After dropping off his nine-year-old brother Tyler at school, junior Prynce-Rahyeem Martin makes the long walk from Ocean View Elementary to his first-period Step to College class.
There, Martin learns what to expect from college, how to prepare for it, what should be in and how to write personal statements, how to apply for scholarships, and what it’s like in a college classroom setting.
Martin is one of the 27 students in the Step to College course, sponsored by San Francisco State University, and being offered again this year during the regular school day — unfortunately only first period.
“Two years ago it was held after school, but due to sports and other extracurricular activities they had to make it during school time,” said counselor Tedra Grogans.
Martin and his classmates also learn about many unexpected topics like identity and positionality. Identity is one of the big topics in class discussion. Identity has a lot of meanings ,but in the Step to College context it is your name, ability, age, sexuality, gender, faith, religion, ethnicity, and class. The class also discuss positionality and how it can influence what we know. Positionality is very similar to identity; it is defined as the important aspects of identity such as gender, race, class, and age.
“I do think it is worth taking this class — you talk about yourself and you discover yourself and that’s really good for the future,” said Martin.
Step to College is designed to promote higher education among underrepresented minorities and low-income students who would not have the opportunity or means to attend college. This program is a collaboration between public high schools and and the Graduate College of Education at San Francisco State.

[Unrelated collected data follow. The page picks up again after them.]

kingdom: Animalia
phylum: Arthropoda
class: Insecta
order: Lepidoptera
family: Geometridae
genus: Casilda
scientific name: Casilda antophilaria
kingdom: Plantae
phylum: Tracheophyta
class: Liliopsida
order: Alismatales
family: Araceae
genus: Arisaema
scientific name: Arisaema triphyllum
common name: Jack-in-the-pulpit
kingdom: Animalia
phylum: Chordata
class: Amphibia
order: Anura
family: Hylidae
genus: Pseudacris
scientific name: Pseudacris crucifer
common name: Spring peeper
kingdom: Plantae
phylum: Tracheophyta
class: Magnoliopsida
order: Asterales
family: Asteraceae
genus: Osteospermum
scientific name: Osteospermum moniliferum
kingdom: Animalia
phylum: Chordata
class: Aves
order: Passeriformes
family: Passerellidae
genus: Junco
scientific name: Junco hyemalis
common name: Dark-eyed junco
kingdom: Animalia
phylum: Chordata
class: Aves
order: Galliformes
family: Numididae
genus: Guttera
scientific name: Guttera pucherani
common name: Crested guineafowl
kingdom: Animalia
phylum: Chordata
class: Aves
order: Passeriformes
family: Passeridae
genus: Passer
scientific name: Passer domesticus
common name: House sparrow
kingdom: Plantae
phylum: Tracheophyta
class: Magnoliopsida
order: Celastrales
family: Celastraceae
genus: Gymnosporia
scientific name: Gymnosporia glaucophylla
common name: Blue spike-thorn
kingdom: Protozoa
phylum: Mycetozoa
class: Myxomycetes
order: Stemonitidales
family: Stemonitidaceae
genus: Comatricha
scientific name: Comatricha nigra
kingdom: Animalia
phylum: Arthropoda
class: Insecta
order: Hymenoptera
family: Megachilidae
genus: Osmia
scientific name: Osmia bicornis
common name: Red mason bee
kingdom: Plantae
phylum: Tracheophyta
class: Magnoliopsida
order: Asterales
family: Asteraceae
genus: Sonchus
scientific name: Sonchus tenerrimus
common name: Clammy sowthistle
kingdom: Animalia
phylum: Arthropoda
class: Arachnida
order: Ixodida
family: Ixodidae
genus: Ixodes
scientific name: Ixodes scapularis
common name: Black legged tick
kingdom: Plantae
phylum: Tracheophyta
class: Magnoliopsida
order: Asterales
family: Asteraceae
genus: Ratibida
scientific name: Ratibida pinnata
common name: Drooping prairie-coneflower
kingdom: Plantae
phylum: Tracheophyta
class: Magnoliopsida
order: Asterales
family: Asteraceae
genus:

In addition to motivating young people to realize their educational goals, students in this program also earn college credits while in high school at no cost. This program aims to increase high school graduation rates, and help low-income students transition into higher education. Students learn the necessary skills to transition from high school to the university.
The course at Albany High is taught by SFSU lecturer Raynell Crews-Gamez. She loves teaching the class because they can cover topics that are not traditionally covered in a regular class setting and she also loves to hear her students’ stories as they prepare to write their personal statements.
Crews-Gamez expects the students to act like college students and show up to class on time prepared, do the homework, and be able to share any past experiences and participate in any discussion.
“I would like my students to walk away from this class with confidence. I want them to be secure in who they are, and how they can contribute to a college environment,” Crews-Gamez said.
“I also want them to be clear on what the process is for applying to college and with the knowledge they need to make a good choice about the college that is right for them,” she continued.
The class also participates in an activity called Storytelling. During Storytelling the class listens to a song, which can be any song. As the class is listening to the song they pick out and write the verses that stand out the most and that can relate to identity in any way, including class, faith, nationality, gender, sexuality, name or ability.
“I took this class to be better prepared for college and grow in learning how to write a college-level paper,“ said junior Ellie Roche.
Thus far writing in the class has focused on practice personal statements. A personal statement is a student’s opportunity to tell colleges about yourself, showing them why you deserve to go to that college and what separates you from the rest of the students. Statements often cover your hopes, ambitions, life experiences, and inspirations all in one paper.
“We hope to keep this class going and as long as San Francisco State is willing to have us and fund it, we will keep it going,” said Grogans.